Stadiondach statt Schiedsrichterin: Iranisches TV zensiert Premier-League-Spiel

Die Engländerin Sian Massey-Ellis ist seit über zehn Jahren auf dem höchsten Niveau als Schiedsrichterin aktiv, meist in der Premier League. (Bild: Marc Atkins/Getty Images)
Die Engländerin Sian Massey-Ellis ist seit über zehn Jahren auf dem höchsten Niveau als Schiedsrichterin aktiv, meist in der Premier League. (Bild: Marc Atkins/Getty Images)

Auch im Iran wird gerne die englische Premier League verfolgt. Doch bei dieser Partie zensierte der Staatssender die Bilder der Schiedsrichterin und zog sich damit öffentliche Kritik zu.

Die Begegnung Tottenham gegen Manchester United hatte eigentlich nichts besonders Auffälliges zu bieten. Der Tabellenzweite aus Manchester schlug den Tabellensiebten durch späte Tore mit 3:1. Es gab weder üble Platzverweise noch nackte Blitzer, die es den Zuschauern zu ersparen galt. Und doch schaltete das iranische Staatsfernsehen mehr als einhundert Mal weg vom Geschehen auf dem Platz und zeigte stattdessen das Stadiondach von außen.

Anlass für diese Zensur war Schiedsrichterin Sian Massey-Ellis. Denn die 35-Jährige trug ihre ganz normale Arbeitskleidung, zu der auch kurze Hosen gehören. Das war den staatlichen Zensoren offensichtlich zu aufreizend und so blendeten sie bei der Übertragung immer wieder Aufnahmen des Tottenham Stadions und der umgebenden Straßenzüge ein. Massey-Ellis ist seit über zehn Jahren in der englischen Premier League als Linienrichterin und Schiedsrichter-Assistentin aktiv. Bei der Begegnung PSV Eindhoven gegen Linzer ASK im Dezember 2019 schrieb sie Geschichte, weil sie als erste Engländerin bei einem Europa League Spiel assistierte.

Jose Mourinho begrüßt Sian Massey-Ellis bei der Partie seiner Tottenham Hotspurs gegen Manchester United. (Bild: REUTERS/Adrian Dennis)
Jose Mourinho begrüßt Sian Massey-Ellis bei der Partie seiner Tottenham Hotspurs gegen Manchester United. (Bild: REUTERS/Adrian Dennis)

"Zensur ist die DNA der Iranischen Republik"

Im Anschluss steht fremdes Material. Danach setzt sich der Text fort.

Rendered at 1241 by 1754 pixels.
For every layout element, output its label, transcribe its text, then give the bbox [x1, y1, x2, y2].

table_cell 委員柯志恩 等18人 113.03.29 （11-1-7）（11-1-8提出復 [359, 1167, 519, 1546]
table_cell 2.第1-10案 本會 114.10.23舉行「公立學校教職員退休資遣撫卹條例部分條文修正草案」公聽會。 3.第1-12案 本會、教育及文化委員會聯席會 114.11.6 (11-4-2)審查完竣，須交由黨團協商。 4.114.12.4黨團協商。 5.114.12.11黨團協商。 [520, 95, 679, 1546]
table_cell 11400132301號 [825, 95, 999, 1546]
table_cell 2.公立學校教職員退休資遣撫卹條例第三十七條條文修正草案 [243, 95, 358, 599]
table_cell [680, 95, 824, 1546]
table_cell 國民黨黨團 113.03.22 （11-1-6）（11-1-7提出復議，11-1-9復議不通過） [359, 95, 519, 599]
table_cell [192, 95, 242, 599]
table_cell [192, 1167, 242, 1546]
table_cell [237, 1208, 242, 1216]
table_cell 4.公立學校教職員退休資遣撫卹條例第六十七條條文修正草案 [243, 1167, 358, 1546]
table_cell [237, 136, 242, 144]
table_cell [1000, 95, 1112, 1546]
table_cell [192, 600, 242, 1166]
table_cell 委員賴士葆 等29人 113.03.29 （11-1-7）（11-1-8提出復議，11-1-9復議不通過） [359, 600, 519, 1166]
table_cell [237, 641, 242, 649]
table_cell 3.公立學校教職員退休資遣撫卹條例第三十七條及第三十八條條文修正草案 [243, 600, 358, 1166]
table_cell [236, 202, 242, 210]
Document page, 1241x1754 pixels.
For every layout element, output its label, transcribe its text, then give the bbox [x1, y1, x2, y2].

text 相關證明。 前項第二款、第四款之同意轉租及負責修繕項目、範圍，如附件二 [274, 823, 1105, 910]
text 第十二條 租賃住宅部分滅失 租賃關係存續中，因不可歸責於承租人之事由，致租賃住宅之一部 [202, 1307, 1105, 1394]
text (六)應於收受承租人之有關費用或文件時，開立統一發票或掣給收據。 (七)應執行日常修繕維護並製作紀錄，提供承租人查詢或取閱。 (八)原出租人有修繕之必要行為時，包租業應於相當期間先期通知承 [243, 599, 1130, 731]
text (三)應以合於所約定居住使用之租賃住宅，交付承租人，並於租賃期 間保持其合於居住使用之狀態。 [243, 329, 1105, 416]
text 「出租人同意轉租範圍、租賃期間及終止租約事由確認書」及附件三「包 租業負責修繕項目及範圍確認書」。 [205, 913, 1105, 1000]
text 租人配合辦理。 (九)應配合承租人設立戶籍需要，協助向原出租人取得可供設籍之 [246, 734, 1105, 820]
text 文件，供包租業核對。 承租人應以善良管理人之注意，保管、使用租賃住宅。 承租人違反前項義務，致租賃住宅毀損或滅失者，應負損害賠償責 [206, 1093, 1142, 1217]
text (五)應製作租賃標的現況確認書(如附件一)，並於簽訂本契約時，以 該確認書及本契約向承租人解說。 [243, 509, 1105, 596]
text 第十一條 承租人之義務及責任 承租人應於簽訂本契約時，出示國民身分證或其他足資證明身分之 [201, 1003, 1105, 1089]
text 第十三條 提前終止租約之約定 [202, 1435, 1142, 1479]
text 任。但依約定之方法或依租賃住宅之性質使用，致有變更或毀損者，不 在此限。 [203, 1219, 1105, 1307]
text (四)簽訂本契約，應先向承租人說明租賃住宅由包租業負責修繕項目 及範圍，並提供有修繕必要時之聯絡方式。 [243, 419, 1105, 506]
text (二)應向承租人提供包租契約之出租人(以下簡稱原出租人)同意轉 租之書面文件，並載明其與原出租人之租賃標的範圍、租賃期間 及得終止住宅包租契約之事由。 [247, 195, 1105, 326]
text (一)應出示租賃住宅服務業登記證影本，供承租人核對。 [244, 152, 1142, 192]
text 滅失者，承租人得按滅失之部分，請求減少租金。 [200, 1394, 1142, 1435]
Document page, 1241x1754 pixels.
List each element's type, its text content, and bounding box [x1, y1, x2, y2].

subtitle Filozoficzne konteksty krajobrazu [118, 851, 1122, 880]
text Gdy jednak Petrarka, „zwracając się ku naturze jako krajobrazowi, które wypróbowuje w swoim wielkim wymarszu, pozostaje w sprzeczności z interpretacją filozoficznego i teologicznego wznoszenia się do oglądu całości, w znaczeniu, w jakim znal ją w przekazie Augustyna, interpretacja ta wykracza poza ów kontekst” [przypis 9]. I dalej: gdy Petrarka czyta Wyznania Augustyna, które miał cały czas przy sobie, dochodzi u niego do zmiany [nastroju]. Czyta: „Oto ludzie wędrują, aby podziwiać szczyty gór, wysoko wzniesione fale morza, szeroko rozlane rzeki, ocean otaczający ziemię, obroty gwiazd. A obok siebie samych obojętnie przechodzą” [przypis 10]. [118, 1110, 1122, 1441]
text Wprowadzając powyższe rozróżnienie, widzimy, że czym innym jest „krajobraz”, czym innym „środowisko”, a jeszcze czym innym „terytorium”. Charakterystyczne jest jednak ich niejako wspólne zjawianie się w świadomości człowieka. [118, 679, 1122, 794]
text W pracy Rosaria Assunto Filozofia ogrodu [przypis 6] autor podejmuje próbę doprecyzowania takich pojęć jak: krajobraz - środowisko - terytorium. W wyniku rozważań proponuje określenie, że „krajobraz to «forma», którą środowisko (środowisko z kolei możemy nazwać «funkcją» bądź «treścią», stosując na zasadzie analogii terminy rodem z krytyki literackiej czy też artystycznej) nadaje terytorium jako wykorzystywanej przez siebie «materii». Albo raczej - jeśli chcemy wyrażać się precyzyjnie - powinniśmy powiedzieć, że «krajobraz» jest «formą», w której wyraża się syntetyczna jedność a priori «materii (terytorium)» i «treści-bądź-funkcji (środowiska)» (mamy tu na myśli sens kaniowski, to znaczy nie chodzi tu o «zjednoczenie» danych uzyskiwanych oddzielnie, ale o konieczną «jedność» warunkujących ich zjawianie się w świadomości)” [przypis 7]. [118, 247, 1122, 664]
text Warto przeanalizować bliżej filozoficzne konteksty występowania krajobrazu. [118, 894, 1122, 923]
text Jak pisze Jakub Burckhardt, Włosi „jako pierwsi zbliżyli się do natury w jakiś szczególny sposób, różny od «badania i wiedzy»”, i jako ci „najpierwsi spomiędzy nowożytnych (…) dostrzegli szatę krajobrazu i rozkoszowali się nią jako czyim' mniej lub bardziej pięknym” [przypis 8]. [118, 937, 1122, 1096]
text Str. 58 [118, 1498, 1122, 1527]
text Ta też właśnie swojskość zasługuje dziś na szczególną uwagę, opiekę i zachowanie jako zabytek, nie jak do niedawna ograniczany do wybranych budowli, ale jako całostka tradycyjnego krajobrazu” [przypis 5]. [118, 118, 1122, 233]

"My Stealthy Freedom" eine Gruppe die sich gegen Diskriminierung im Iran einsetzt, schrieb daraufhin laut der englischen Daily Mail: "Die TV-Zensoren waren aufgerüttelt durch die Präsenz einer weiblichen Schiedsrichterin in Shorts." Nach dem Ende des Spiels habe einer der Kommentatoren sogar einen Witz darüber gemacht, dass die Zuschauer gewiss die geografischen Ausflüge genossen hätten. "Zensur ist die DNA der Iranischen Republik," erklärte die Aktivisten-Gruppe. "Wir sollten diese Praxis nicht normalisieren. Das ist nicht unsere Kultur, das ist die Ideologie eines repressiven Regimes."

Verpixeltes Roma-Wappen

Es ist nicht das erste Mal, dass das Staatsfernsehen ein Fußballspiel zensiert. Besonders bizarr war der Eingriff beim Champions League Viertelfinale zwischen dem FC Barcelona und AS Rom vor drei Jahren. Das Wappen der Römer wurde im iranischen Fernsehen durch Verpixelung unkenntlich gemacht.

Der Grund: Im Roma-Wappen ist die Wölfin zu sehen, die laut Legende die Stadtgründer Romulus und Remus an ihren Zitzen säugt. Auch im Jahr 2019 wurde angeblich eine Partie zwischen Bayern München und dem FC Augsburg nicht vom iranischen Staatsfernsehen übertragen. Die Leitung der Bundesliga-Begegnung hatte damals Schiedsrichterin Bibiana Steinhaus.